* [PROBLEMS AND TASKS]:
1) In the DeepNetBim abstract, what AUC score did DeepNetBim achieve in HLA-peptide binding prediction?
2) Please reproduce the DeepNetBim abstract word for word, starting with "CONCLUSIONS" and going on through "in clinical practice.".

* [TEXT PROVIDED]:
* * * * * * *
DeepNetBim: deep learning model for predicting HLA-epitope interactions based on network analysis by harnessing binding and immunogenicity information.

BACKGROUND

Epitope prediction is a useful approach in cancer immunology and immunotherapy. Many computational methods, including machine learning and network analysis, have been developed quickly for such purposes. However, regarding clinical applications, the existing tools are insufficient because few of the predicted binding molecules are immunogenic. Hence, to develop more potent and effective vaccines, it is important to understand binding and immunogenic potential. Here, we observed that the interactive association constituted by human leukocyte antigen (HLA)-peptide pairs can be regarded as a network in which each HLA and peptide is taken as a node. We speculated whether this network could detect the essential interactive propensities embedded in HLA-peptide pairs. Thus, we developed a network-based deep learning method called DeepNetBim by harnessing binding and immunogenic information to predict HLA-peptide interactions.

RESULTS

Quantitative class I HLA-peptide binding data and qualitative immunogenic data (including data generated from T cell activation assays, major histocompatibility complex (MHC) binding assays and MHC ligand elution assays) were retrieved from the Immune Epitope Database database. The weighted HLA-peptide binding network and immunogenic network were integrated into a network-based deep learning algorithm constituted by a convolutional neural network and an attention mechanism. The results showed that the integration of network centrality metrics increased the power of both binding and immunogenicity predictions, while the new model significantly outperformed those that did not include network features and those with shuffled networks. Applied on benchmark and independent datasets, DeepNetBim achieved an AUC score of 93.74% in HLA-peptide binding prediction, outperforming 11 state-of-the-art relevant models. Furthermore, the performance enhancement of the combined model, which filtered out negative immunogenic predictions, was confirmed on neoantigen identification by an increase in both positive predictive value (PPV) and the proportion of neoantigen recognition.

CONCLUSIONS

We developed a network-based deep learning method called DeepNetBim as a pan-specific epitope prediction tool. It extracted the attributes of the network as new features from HLA-peptide binding and immunogenic models. We observed that not only did DeepNetBim binding model outperform other updated methods but the combination of our two models showed better performance. This indicates further applications in clinical practice.
* * * * * * *
* [PROVIDED DATA]:
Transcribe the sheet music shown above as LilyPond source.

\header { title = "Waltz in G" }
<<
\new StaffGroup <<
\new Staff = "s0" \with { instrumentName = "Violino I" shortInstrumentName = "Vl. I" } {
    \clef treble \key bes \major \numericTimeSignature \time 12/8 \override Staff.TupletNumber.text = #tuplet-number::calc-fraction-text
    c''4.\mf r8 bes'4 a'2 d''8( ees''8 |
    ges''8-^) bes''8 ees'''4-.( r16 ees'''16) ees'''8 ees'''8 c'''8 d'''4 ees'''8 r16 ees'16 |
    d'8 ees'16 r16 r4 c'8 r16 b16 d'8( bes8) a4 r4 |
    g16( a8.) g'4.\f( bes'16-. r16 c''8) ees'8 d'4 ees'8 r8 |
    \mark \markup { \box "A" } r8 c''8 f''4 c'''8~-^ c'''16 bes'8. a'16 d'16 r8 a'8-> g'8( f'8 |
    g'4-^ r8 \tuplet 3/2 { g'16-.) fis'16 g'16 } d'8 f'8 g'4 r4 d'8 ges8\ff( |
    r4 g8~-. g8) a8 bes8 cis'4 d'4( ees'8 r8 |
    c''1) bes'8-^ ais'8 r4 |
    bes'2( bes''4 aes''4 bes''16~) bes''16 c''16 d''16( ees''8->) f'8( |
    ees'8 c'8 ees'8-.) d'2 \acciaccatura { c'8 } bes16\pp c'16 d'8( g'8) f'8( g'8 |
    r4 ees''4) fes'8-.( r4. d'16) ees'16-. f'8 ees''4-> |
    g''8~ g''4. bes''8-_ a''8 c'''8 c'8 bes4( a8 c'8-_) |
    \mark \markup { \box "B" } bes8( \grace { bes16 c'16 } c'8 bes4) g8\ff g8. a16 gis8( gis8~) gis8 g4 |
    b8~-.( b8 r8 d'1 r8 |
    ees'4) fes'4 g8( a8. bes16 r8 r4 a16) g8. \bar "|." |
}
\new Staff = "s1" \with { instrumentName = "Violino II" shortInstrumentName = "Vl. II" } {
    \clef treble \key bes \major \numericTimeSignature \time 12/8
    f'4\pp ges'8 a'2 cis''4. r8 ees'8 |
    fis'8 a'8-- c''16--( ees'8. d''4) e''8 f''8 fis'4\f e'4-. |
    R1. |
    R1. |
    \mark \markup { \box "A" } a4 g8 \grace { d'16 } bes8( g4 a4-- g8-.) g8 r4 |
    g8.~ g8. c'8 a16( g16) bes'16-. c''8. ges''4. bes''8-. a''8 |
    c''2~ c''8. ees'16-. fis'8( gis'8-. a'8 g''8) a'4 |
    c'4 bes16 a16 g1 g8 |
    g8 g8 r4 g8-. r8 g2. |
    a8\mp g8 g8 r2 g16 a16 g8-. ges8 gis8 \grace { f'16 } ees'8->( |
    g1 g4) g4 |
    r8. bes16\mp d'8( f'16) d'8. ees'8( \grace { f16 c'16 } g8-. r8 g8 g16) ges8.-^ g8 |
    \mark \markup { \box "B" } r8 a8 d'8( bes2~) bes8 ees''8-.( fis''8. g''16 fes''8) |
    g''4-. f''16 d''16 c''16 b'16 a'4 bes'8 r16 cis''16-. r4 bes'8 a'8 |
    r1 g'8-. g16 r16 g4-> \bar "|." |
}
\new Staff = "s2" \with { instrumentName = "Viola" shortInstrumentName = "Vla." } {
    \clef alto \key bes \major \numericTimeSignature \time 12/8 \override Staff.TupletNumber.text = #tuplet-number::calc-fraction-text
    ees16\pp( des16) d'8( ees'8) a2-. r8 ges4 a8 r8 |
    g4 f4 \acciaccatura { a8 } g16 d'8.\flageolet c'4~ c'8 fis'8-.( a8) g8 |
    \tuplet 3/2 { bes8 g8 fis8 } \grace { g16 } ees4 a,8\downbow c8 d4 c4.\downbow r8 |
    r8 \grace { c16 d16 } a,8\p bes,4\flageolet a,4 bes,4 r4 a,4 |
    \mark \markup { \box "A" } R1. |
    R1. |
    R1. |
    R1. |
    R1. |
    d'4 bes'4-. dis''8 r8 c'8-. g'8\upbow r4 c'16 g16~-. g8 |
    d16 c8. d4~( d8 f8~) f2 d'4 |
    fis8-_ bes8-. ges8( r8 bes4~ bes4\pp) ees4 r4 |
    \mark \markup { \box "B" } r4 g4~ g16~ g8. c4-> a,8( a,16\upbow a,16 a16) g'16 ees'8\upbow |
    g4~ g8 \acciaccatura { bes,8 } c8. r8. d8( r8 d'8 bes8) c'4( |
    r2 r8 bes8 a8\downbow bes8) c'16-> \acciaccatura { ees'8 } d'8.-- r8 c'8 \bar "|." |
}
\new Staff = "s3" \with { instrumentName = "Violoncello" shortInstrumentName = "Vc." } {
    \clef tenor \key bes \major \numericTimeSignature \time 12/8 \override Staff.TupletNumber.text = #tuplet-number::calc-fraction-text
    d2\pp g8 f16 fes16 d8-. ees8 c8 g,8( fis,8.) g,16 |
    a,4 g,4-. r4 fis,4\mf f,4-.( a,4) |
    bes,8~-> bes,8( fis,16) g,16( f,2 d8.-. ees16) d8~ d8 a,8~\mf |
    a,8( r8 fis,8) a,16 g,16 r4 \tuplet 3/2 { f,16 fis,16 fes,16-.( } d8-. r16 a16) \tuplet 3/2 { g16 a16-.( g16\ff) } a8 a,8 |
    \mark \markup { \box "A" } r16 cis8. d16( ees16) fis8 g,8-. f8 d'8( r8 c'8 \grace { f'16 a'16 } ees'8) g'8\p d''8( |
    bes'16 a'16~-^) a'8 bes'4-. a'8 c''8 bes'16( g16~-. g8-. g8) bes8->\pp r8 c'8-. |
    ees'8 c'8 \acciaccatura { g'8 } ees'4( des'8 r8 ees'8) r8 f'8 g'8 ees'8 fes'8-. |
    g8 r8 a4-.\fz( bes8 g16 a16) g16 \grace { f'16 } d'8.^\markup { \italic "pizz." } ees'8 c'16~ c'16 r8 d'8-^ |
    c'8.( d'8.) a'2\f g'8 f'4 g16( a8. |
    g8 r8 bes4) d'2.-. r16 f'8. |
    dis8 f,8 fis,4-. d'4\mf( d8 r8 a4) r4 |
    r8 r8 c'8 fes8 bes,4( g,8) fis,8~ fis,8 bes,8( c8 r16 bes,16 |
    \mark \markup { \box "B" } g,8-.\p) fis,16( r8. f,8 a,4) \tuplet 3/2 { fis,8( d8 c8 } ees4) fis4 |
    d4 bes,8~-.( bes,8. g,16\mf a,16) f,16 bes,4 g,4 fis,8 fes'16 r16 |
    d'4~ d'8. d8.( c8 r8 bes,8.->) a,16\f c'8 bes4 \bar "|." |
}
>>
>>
* * * * * * *
* [ANSWERS TO THIS EXERCISE]:
1) 93.74%

2)
CONCLUSIONS

We developed a network-based deep learning method called DeepNetBim as a pan-specific epitope prediction tool. It extracted the attributes of the network as new features from HLA-peptide binding and immunogenic models. We observed that not only did DeepNetBim binding model outperform other updated methods but the combination of our two models showed better performance. This indicates further applications in clinical practice.